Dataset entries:
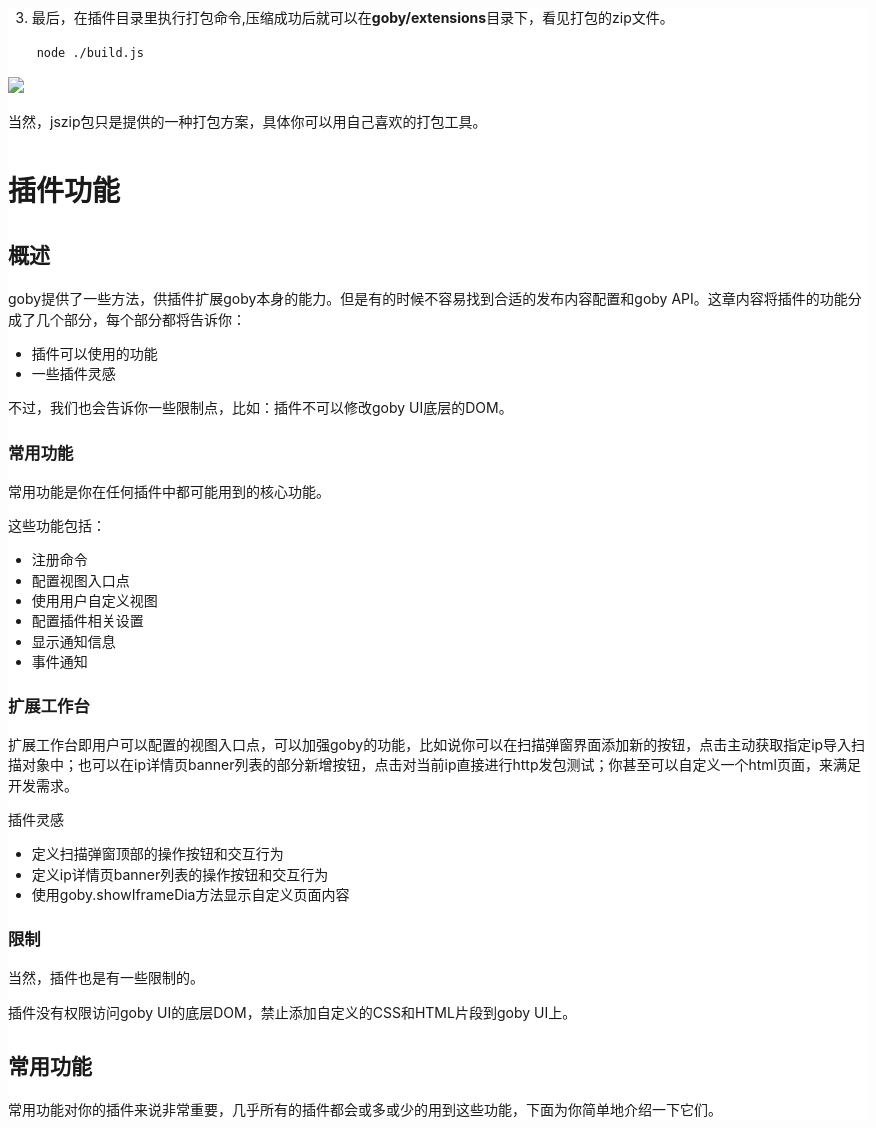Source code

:       
3. 最后，在插件目录里执行打包命令,压缩成功后就可以在**goby/extensions**目录下，看见打包的zip文件。

        
      

``` crmsh
    node ./build.js
```
        
   ![](./img/zip.gif)


当然，jszip包只是提供的一种打包方案，具体你可以用自己喜欢的打包工具。

# 插件功能
## 概述
goby提供了一些方法，供插件扩展goby本身的能力。但是有的时候不容易找到合适的发布内容配置和goby API。这章内容将插件的功能分成了几个部分，每个部分都将告诉你：

 - 插件可以使用的功能
 - 一些插件灵感

不过，我们也会告诉你一些限制点，比如：插件不可以修改goby UI底层的DOM。

### 常用功能
常用功能是你在任何插件中都可能用到的核心功能。

这些功能包括：

 - 注册命令
 - 配置视图入口点
 - 使用用户自定义视图
 - 配置插件相关设置
 - 显示通知信息
 - 事件通知

### 扩展工作台
扩展工作台即用户可以配置的视图入口点，可以加强goby的功能，比如说你可以在扫描弹窗界面添加新的按钮，点击主动获取指定ip导入扫描对象中；也可以在ip详情页banner列表的部分新增按钮，点击对当前ip直接进行http发包测试；你甚至可以自定义一个html页面，来满足开发需求。

插件灵感

 - 定义扫描弹窗顶部的操作按钮和交互行为
 - 定义ip详情页banner列表的操作按钮和交互行为
 - 使用goby.showIframeDia方法显示自定义页面内容

### 限制
当然，插件也是有一些限制的。

插件没有权限访问goby UI的底层DOM，禁止添加自定义的CSS和HTML片段到goby UI上。

## 常用功能
常用功能对你的插件来说非常重要，几乎所有的插件都会或多或少的用到这些功能，下面为你简单地介绍一下它们。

PROBLEM REQUIREMENTS:
Take the line holding "扩展工作台即用户可以配置的视" and the lines after it through the end of the entries. Retype them exactly and add nothing.

REPLY:
扩展工作台即用户可以配置的视图入口点，可以加强goby的功能，比如说你可以在扫描弹窗界面添加新的按钮，点击主动获取指定ip导入扫描对象中；也可以在ip详情页banner列表的部分新增按钮，点击对当前ip直接进行http发包测试；你甚至可以自定义一个html页面，来满足开发需求。

插件灵感

 - 定义扫描弹窗顶部的操作按钮和交互行为
 - 定义ip详情页banner列表的操作按钮和交互行为
 - 使用goby.showIframeDia方法显示自定义页面内容

### 限制
当然，插件也是有一些限制的。

插件没有权限访问goby UI的底层DOM，禁止添加自定义的CSS和HTML片段到goby UI上。

## 常用功能
常用功能对你的插件来说非常重要，几乎所有的插件都会或多或少的用到这些功能，下面为你简单地介绍一下它们。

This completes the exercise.